I have just got back from speaking at the RMT annual conference in Edinburgh. I remember the derisory comments of some in the Labour Party and in the trade unions when Bob Crow was elected RMT General Secretary and his Executive Committee developed the union's campaigning approach to recruitment, training and representation of its members.
The media went to town on personal attacks on Bob and abuse of the union.
There is no doubt that the RMT is a fighting union. It forcefully stands up for its members and is usually the first to come to aid other unions or campaigns in their struggles both in this country and interantionally.
The result is a union that in only a few years has increased its membership by nearly 50% and has secured for its members increases in pay, improved employment conditions and protection of their pensions at a time when all of these have been under attack across industry.
Such anger has built up across the movement over pay cuts and privatisation job cuts that in the coming months a range of other unions will be at the forefront of protecting the jobs and living statndards of their members. This Friday I will be joining the CWU picket lines as postal workers take action tio protect their jobs and our postal service. Through the summer and into an autumn of discontent PCS, Unison, GMB, Unite, NUT and UCU will all be either preparing for or taking action against cuts in their members pay and further rounds of privatisation.

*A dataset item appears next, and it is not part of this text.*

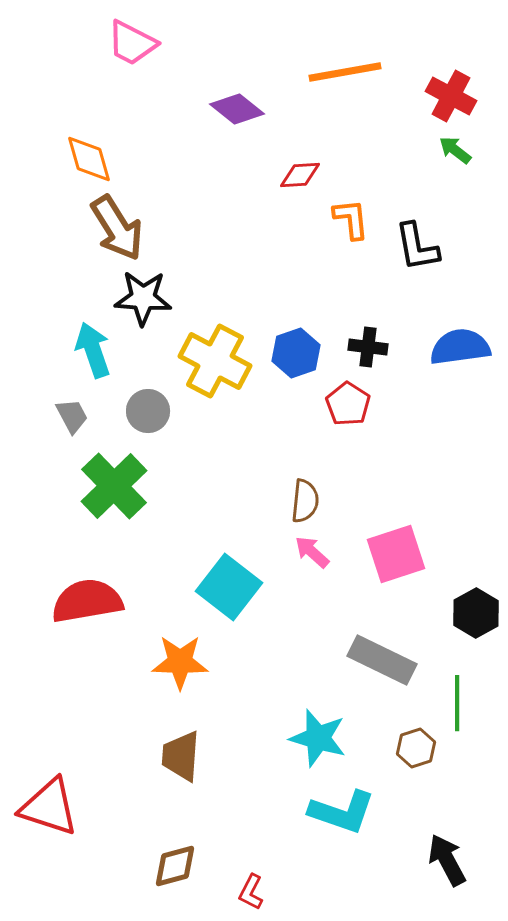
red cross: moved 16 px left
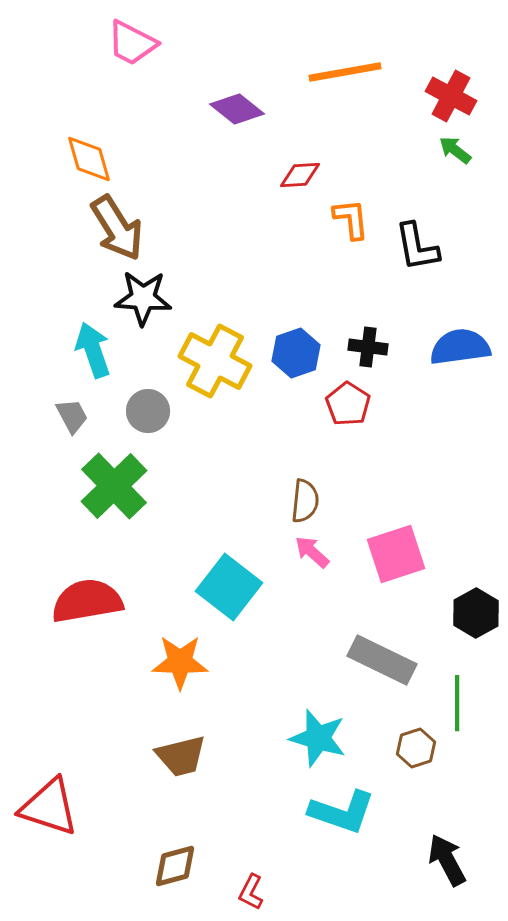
brown trapezoid: rotated 108 degrees counterclockwise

It is becomimg starkly clear that if co-ordinated action could be achieved their individual campaigns would be irresistable. RMT lead the way today by announcing that the planned rail strike could be coincided with a CWU strike day.
The incoming Prime Minister needs to be aware that his imposition of a three year pay cut for public service workers and his contnuing privatisation of their jobs will haunt him all the way up to the next election unless a change in policy takes place. The feel I get from trade union conference after conference is that public sector workers will only be pushed so far.